Strong roots: Jason Read-Jones, of RST Environment Solutions, works on a willow brush wall on Masterton Castlepoint Road.
An ancient technique for shoring up unstable hillsides is being revived with the help of modern technology to save Wairarapa roads from landslides. This winter, willow brush walls have been popping up again around five locations on Masterton Castlepoint Road, thanks to RST Environmental Solutions and the Masterton District Council.
Willow branches arranged in rows make brush walls to keep eroded dirt in place and were commonly found across New Zealand in the 1940s to 1960s, but disappeared as wood and concrete retaining walls became popular. RST Environmental Solutions managing director Robert Coulson said willow brush walls are cost effective and work just as well as other modern methods.
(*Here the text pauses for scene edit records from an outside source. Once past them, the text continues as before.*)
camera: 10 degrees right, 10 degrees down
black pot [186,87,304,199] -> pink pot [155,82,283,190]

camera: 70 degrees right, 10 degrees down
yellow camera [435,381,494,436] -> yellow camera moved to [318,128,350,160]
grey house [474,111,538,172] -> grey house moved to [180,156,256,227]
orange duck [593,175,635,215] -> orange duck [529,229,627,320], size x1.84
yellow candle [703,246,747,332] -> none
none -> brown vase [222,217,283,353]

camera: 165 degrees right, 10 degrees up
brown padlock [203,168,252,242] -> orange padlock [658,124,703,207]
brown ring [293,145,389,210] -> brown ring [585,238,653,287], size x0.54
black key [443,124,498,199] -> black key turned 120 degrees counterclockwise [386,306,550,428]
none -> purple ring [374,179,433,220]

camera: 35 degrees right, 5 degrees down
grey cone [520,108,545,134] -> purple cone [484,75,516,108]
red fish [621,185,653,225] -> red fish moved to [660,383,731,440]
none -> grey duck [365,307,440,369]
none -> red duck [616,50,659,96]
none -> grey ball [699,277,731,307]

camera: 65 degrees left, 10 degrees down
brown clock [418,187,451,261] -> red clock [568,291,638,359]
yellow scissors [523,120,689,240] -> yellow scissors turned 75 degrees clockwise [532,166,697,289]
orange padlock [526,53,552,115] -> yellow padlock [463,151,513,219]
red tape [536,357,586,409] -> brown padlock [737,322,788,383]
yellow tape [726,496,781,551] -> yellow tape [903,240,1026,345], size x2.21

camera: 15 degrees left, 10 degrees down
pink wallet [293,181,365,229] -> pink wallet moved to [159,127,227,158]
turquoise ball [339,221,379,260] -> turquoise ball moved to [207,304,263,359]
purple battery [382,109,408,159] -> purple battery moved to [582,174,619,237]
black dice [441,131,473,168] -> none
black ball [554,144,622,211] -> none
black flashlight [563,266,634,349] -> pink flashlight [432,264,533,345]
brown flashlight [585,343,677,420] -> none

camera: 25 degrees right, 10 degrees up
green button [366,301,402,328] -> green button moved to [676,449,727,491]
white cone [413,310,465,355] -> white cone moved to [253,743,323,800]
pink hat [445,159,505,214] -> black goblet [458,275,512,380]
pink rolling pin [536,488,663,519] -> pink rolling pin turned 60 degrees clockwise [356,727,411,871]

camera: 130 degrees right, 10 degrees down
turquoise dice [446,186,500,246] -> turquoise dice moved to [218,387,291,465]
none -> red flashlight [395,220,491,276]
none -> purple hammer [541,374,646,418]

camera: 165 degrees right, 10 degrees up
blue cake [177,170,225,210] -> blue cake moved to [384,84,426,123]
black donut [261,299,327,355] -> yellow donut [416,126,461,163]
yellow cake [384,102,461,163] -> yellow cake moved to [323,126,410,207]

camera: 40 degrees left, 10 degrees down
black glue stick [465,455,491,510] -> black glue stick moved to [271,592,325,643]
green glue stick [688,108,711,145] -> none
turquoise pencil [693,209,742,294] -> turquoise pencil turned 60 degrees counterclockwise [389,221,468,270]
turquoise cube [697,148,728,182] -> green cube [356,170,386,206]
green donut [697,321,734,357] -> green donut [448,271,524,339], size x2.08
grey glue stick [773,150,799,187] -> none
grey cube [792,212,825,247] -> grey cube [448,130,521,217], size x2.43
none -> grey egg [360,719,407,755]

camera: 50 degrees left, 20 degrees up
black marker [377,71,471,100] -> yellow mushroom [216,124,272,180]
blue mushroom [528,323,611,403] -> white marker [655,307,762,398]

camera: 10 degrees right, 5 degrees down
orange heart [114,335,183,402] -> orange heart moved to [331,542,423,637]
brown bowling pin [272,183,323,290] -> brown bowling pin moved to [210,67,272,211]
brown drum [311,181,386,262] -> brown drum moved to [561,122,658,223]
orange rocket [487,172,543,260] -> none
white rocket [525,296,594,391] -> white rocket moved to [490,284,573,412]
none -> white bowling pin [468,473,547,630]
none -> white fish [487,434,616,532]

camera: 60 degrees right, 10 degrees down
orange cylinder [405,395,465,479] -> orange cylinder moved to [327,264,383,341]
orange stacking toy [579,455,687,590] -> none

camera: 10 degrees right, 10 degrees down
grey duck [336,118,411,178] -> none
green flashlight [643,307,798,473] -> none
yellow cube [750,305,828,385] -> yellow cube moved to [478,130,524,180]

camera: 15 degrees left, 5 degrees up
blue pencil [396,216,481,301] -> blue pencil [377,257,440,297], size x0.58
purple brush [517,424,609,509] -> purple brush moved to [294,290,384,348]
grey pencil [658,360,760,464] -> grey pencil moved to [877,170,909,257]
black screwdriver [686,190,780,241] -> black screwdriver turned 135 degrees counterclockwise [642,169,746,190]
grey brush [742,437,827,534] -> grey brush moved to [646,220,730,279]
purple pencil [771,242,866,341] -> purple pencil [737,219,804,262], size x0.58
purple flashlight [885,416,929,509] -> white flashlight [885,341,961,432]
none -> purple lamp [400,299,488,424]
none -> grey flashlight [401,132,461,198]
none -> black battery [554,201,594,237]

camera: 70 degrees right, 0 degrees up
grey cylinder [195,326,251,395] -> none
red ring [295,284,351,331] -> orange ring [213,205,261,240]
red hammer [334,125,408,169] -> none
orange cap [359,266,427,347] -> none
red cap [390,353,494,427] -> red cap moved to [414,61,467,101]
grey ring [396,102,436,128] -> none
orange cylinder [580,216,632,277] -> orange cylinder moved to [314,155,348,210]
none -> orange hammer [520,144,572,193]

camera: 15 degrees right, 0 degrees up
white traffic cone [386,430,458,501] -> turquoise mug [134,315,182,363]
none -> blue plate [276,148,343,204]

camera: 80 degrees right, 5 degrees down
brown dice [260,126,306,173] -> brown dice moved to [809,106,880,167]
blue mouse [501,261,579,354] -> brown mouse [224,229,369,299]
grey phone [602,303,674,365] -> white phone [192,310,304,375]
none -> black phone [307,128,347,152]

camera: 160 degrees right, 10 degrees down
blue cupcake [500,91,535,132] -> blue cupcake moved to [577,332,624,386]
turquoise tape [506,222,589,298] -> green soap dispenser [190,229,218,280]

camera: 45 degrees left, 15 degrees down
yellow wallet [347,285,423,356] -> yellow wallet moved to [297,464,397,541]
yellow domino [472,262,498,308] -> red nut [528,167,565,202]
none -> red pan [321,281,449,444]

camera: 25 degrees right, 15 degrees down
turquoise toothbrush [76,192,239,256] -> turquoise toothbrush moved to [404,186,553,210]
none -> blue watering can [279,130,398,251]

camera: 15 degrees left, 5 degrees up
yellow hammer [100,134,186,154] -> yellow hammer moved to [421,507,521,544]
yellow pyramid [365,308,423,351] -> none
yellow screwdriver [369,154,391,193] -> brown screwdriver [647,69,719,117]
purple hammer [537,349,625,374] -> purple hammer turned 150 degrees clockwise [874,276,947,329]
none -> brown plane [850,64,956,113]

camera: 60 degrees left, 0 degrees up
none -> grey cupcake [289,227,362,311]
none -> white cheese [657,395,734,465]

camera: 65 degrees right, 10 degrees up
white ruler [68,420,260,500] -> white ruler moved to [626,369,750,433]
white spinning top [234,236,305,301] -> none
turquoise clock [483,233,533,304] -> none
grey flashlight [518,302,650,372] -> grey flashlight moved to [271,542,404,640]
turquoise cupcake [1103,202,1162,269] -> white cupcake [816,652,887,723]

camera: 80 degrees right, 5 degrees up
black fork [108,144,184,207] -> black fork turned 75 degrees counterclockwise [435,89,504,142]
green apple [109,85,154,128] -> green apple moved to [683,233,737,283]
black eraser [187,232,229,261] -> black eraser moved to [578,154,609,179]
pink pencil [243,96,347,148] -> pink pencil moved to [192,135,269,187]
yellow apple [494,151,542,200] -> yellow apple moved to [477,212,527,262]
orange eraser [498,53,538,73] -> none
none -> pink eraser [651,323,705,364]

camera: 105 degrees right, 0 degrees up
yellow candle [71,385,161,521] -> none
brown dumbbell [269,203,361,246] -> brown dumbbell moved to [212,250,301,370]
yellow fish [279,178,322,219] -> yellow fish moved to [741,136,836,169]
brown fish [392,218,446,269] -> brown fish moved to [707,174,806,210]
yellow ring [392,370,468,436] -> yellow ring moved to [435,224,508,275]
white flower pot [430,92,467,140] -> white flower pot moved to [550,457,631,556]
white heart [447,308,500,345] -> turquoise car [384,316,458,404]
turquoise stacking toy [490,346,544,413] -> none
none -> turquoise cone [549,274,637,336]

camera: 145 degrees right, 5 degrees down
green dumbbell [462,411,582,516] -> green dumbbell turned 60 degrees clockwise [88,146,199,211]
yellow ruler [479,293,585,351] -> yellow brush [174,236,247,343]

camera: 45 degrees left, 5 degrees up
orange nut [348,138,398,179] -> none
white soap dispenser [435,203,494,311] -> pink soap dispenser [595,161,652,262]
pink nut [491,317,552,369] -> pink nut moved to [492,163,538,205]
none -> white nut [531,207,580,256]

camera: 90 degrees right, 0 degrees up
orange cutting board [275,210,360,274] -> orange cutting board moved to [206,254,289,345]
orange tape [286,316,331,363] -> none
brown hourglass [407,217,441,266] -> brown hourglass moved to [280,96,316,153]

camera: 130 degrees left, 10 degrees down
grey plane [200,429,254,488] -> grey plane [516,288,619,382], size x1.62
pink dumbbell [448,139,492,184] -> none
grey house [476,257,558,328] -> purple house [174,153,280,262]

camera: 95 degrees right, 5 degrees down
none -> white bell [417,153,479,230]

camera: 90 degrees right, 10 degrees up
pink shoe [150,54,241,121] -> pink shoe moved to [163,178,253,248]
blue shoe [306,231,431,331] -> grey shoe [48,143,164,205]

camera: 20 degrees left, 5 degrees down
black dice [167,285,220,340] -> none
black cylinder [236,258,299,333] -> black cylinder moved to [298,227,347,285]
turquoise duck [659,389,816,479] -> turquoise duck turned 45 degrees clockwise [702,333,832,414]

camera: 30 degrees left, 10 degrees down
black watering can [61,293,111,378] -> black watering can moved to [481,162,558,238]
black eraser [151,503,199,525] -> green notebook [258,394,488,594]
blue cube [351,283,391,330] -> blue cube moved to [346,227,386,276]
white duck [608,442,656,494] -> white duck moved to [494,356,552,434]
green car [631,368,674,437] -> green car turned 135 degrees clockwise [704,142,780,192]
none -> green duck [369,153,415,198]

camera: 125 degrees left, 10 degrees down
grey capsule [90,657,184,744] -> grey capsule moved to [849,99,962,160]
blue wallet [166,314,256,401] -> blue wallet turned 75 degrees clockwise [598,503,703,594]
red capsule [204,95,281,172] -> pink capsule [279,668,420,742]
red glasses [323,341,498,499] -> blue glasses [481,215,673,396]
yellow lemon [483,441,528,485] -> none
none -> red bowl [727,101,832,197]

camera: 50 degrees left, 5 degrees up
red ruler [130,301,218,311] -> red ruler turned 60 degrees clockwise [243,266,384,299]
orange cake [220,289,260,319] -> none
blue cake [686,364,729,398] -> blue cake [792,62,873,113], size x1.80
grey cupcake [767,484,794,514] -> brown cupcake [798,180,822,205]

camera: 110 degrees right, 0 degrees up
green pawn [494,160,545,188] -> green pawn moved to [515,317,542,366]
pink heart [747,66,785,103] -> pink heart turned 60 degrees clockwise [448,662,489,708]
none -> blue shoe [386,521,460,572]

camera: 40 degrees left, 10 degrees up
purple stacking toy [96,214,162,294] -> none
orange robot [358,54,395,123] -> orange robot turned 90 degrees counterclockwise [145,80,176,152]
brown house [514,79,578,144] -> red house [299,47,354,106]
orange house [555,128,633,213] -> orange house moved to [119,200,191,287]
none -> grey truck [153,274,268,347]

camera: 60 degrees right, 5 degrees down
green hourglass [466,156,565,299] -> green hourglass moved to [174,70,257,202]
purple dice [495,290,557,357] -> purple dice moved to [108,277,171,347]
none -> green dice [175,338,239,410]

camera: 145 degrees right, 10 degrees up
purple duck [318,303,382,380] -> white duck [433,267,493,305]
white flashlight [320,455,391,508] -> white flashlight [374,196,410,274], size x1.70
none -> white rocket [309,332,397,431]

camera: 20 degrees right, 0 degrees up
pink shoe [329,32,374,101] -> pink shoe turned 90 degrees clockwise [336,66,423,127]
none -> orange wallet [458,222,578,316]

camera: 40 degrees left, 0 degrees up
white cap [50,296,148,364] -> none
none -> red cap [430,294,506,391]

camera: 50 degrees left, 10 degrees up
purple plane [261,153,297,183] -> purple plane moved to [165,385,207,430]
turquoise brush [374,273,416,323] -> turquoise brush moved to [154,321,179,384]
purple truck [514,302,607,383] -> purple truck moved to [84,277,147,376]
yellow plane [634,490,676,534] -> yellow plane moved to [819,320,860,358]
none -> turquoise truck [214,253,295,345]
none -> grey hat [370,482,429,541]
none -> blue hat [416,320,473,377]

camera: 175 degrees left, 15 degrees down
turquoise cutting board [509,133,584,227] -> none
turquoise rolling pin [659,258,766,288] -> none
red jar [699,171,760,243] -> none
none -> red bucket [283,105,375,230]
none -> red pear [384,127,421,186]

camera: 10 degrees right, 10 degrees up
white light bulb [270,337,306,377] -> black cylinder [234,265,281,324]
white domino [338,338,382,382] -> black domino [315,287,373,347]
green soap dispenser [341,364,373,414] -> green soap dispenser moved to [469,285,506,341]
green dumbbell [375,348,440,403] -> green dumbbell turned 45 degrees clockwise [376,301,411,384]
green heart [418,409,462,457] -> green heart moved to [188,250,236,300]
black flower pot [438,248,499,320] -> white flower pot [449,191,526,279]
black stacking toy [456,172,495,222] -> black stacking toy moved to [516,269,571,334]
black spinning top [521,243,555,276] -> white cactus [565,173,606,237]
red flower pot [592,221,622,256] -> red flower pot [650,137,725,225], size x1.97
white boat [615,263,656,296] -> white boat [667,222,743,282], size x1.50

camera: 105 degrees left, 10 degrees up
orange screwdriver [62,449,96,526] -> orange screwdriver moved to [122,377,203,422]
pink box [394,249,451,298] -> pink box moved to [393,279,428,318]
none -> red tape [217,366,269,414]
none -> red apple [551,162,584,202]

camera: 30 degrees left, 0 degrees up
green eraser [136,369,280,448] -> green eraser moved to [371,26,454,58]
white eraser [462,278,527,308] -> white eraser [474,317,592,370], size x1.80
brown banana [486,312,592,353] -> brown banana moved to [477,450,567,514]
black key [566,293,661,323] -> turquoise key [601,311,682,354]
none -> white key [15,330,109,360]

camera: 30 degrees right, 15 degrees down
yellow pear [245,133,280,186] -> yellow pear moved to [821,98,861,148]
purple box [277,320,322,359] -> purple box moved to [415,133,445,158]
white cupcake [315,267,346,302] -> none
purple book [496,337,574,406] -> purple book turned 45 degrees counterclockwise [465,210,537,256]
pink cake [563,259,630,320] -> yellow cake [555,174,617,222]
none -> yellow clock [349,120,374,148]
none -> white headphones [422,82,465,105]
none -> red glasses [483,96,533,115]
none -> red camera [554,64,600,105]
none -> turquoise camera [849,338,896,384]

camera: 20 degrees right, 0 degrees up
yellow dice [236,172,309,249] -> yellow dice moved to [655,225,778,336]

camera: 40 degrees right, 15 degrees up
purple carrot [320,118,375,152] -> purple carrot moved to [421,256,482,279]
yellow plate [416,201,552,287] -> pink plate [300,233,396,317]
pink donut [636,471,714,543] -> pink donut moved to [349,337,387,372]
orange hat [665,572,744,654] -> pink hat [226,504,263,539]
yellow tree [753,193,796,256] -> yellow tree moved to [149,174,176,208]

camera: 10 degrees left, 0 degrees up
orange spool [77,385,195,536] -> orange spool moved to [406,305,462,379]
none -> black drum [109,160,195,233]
"Basically it's a reinforced earth wall. Firstly the damaged soil is removed, followed by willow branches placed into the land in a way so they cross over. Once in spring, their leaves come out and the branches grow roots which help to keep the land in place.
RST Environmental Solutions use plants and trees grown in their nursery to repair and improve land. They are likely to be the only company in New Zealand making willow brush walls, which they started in 2003, and have adapted the old technique using new technology.
"It looks straightforward but it's not that straightforward to design. There are certain plant arrangements and plant species. We've taken soil bio-engineering courses and use shrub willows to make sure they will not grow too tall."
Masterton District Council Rural Roading Engineer Alec Birch said there were many reasons why the council decided to use willow brush walls.
"It's not only cost-effective, it's easy to maintain, it's not intrusive, and it becomes part of the landscape. It's a more environmentally friendly solution than concrete or metal. We saw it as a good win all-round."
The council plans on putting up more willow brush walls across Wairarapa over the coming years.